* _Consegna_
Riporta fedelmente il passo del testo su Carlo Angela compreso tra «Coraggioso sin dagli» e «durante la Shoah.», estremi inclusi.

* _Testo da esaminare_
◆ ◆ ◆ ◆ ◆
Carlo Angela (padre di Piero, nonno di Alberto) è stato un medico ed un antifascista italiano. Come direttore sanitario della casa di cura per malattie mentali “Villa Turina Amione”, vicino a Torino, riuscì a dare rifugio a partigiani antifascisti e a numerosi ebrei, salvando loro la vita. Lo sterminio degli ebrei da parte dei nazisti e dei loro alleati fu contrastato da pochi uomini, impegnati a salvare più vite possibili. Grazie al suo ruolo Carlo Angela riuscì in quegli anni a falsificare molte cartelle cliniche, ricoverando persone perfettamente sane e togliendole alle grinfie del sistema di sterminio. Sospettato dalla polizia fascista, Angela fu convocato e interrogato a Torino e rischiò anche la fucilazione durante una rappresaglia.
Coraggioso sin dagli albori del fascismo, impegnato in politica dopo l'assassinio di Giacomo Matteotti, nel giugno del 1924, Carlo Angela accusò esplicitamente i fascisti sul settimanale Tempi Nuovi «per il nefando delitto che ha macchiato indelebilmente l'onore nazionale».
Questo eroe morì pochi anni dopo la seconda guerra mondiale e fino al 1995 non si seppe nulla di quello che aveva fatto (furono pubblicati i diari delle persone che aveva salvato). Il 29 agosto 2001 gli fu conferita da Yad Vashem l'onorificenza di Giusti tra le nazioni per aver aiutato, a rischio della propria vita, molti ebrei durante la Shoah.
◆ ◆ ◆ ◆ ◆
* _Contenuto del dataset_
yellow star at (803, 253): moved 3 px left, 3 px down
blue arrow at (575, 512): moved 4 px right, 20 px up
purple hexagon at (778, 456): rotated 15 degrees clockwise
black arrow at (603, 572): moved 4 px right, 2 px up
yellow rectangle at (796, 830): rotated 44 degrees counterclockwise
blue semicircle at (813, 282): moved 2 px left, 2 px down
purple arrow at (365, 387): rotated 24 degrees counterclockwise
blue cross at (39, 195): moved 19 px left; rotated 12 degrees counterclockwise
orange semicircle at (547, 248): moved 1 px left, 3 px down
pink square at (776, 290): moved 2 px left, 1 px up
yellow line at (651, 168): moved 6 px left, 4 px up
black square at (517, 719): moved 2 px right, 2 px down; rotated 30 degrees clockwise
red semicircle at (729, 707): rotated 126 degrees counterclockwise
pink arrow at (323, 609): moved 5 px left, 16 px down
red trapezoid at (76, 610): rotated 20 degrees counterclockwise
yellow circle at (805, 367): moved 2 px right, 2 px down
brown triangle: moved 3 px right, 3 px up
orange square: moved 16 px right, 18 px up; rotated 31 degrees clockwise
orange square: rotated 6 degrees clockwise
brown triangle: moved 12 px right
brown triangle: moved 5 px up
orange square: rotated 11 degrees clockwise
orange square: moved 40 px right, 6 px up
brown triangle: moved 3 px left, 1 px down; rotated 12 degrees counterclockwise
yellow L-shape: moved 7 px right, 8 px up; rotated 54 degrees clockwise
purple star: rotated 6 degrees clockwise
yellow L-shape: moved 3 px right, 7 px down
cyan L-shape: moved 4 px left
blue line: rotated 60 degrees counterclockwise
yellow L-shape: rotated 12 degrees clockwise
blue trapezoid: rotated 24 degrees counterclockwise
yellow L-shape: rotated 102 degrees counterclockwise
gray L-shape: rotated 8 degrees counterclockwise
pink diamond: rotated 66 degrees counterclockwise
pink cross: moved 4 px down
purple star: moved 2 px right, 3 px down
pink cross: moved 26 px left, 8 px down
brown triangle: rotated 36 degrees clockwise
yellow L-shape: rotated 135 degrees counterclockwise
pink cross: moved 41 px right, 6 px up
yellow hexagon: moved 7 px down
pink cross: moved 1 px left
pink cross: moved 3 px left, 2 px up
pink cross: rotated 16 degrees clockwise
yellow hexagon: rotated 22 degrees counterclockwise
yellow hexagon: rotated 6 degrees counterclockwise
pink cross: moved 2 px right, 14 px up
◆ ◆ ◆ ◆ ◆
* _Spazio risposta_
Coraggioso sin dagli albori del fascismo, impegnato in politica dopo l'assassinio di Giacomo Matteotti, nel giugno del 1924, Carlo Angela accusò esplicitamente i fascisti sul settimanale Tempi Nuovi «per il nefando delitto che ha macchiato indelebilmente l'onore nazionale».
Questo eroe morì pochi anni dopo la seconda guerra mondiale e fino al 1995 non si seppe nulla di quello che aveva fatto (furono pubblicati i diari delle persone che aveva salvato). Il 29 agosto 2001 gli fu conferita da Yad Vashem l'onorificenza di Giusti tra le nazioni per aver aiutato, a rischio della propria vita, molti ebrei durante la Shoah.